La captivité n’atteignit qu’un assez petit nombre des habitans de la Palestine ; mais elle frappa la tête de la nation et la classe entière où résidait la tradition religieuse, en sorte que l’esprit tout entier de la Judée se trouva transporté à Babylone. Telle est la cause qui fit éclore sur les bords de l’Euphrate les plus belles productions du génie hébreu, ces psaumes si touchans qui vont à l’âme, l’enchantent et la pénètrent de tristesse et d’espérance, ces incomparables odes prophétiques qu’on a ajoutées à la suite des œuvres d’Isaïe[2]. Il se forma dès lors à Babylone, ou pour mieux dire dans les petites villes groupées autour de cette grande cité, comme une seconde capitale du judaïsme. Les restaurateurs des institutions et des études anciennes en Judée, comme Esdras et Néhémie, viennent de là, et s’indignent à leur arrivée de l’ignorance et de la corruption de langage de leurs coreligionnaires de Palestine. Après la destruction de Jérusalem par les Romains, Babylone deviendra de nouveau le centre principal de la culture intellectuelle d’Israël, en sorte qu’on peut dire que deux fois la continuation de la tradition juive s’est faite par Babylone, à la suite des deux grandes catastrophes qui, à sept siècles de distance, ruinèrent entièrement le judaïsme à Jérusalem.

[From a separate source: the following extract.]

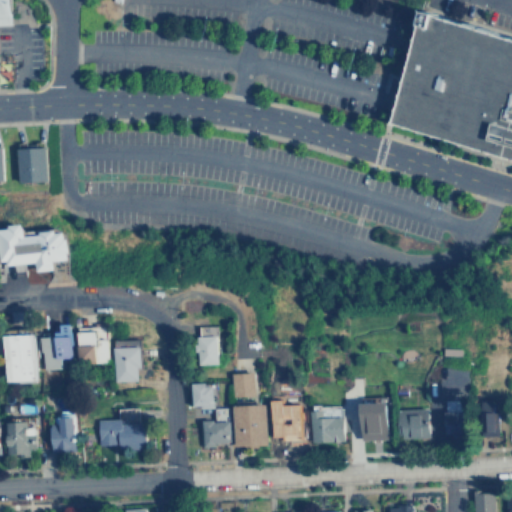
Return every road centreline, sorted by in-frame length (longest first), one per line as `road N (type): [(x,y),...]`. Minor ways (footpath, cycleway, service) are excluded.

Je ne sais s’il y a dans l’histoire de l’esprit humain un spectacle plus étrange que celui dont Babylone fut témoin au Vie siècle avant l’ère chrétienne. Ce petit groupe d’exilés perdu au milieu d’une foule profane, sentant à la fois sa faiblesse matérielle et sa supériorité intellectuelle, voyant autour de lui le règne brutal de la force et de l’orgueil, s’exalte et atteint le ciel. De tant d’oracles divins non encore accomplis, de cet amas d’espérances trompées, de cette lutte de la foi et de l’imagination contre la réalité, naquit la pensée du Messie. En présence de l’iniquité triomphante, Israël en appela au grand jour de Jéliovah et s’élança résolument dans l’avenir.

  1. Voyez, par exemple, Jérémie, ch. XXXVI.
  2. Ch. LX-LXVI. Les plus fortes preuves établissent que ces morceaux ne sont pas d’Isaïe, mais bien du temps de la captivité.